Question

the equation of a circle is given in general form. write the equation of the circle in standard form. 3x² + 3y² - 6x + 12y + 3 = 0 the standard form of the equation is . (simplify your answer.)

Explanation:

Step1: Divide by coefficient of squared terms

Divide the entire equation $3x^{2}+3y^{2}-6x + 12y+3 = 0$ by 3. We get $x^{2}+y^{2}-2x + 4y + 1=0$.

Step2: Rearrange terms

Group the $x$ - terms and $y$ - terms together: $(x^{2}-2x)+(y^{2}+4y)=-1$.

Step3: Complete the square for $x$ - terms

For the $x$ - terms $x^{2}-2x$, we add $(\frac{-2}{2})^{2}=1$ to both sides of the equation. For the $y$ - terms $y^{2}+4y$, we add $(\frac{4}{2})^{2}=4$ to both sides of the equation. So, $(x^{2}-2x + 1)+(y^{2}+4y + 4)=-1+1 + 4$.

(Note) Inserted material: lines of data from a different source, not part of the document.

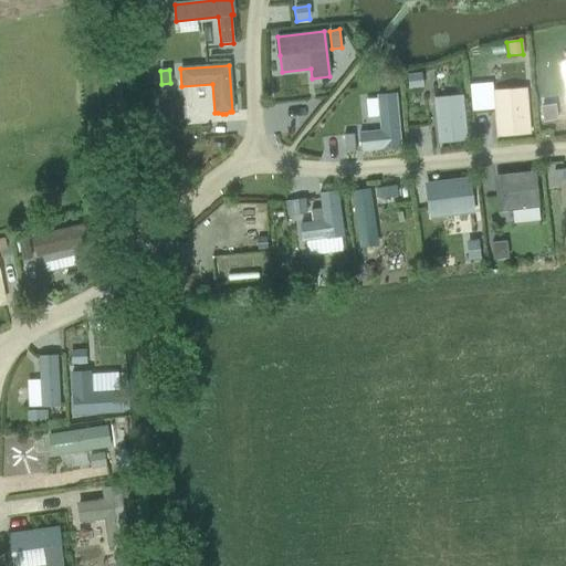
[(421,72),(406,74),(408,88),(423,87),(421,72)]
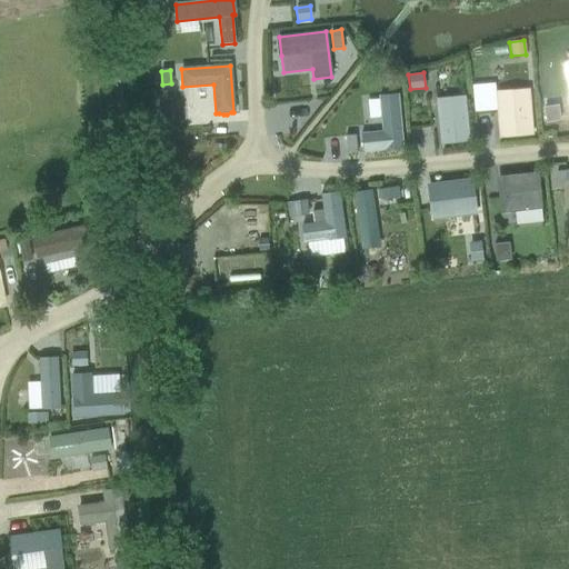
[(533,135),(530,88),(495,90),(498,137),(533,135)]
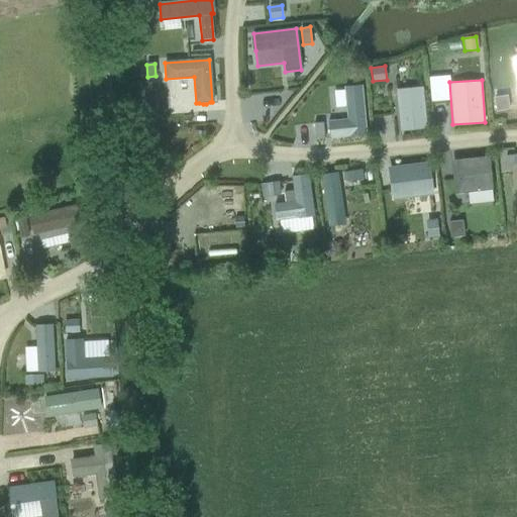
[(347,120),(328,122),(329,138),(366,134),(360,86),(344,88),(347,120)]
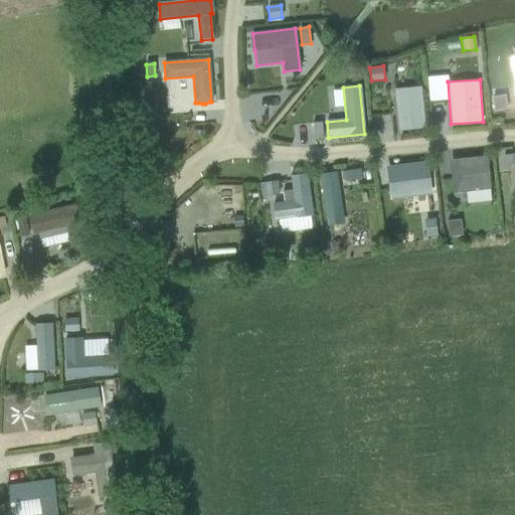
[(425,129),(421,87),(394,90),(398,131),(425,129)]
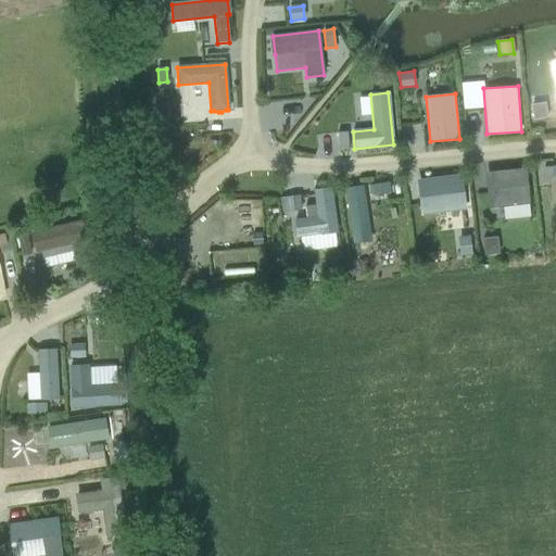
[(545,104),(532,106),(534,119),(547,117),(545,104)]
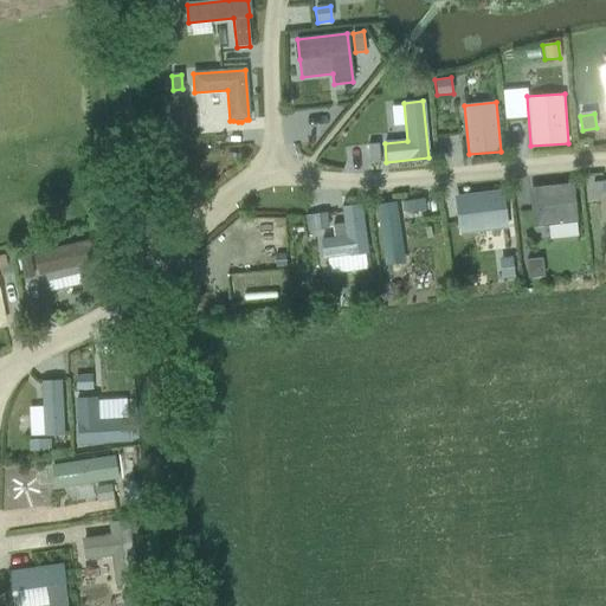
[(368,144),(369,163),(380,162),(378,143),(368,144)]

Step4: Write in standard form

The standard - form of a circle is $(x - a)^{2}+(y - b)^{2}=r^{2}$, where $(a,b)$ is the center of the circle and $r$ is the radius. The equation $(x - 1)^{2}+(y + 2)^{2}=4$ is in standard form.

Answer:

$(x - 1)^{2}+(y + 2)^{2}=4$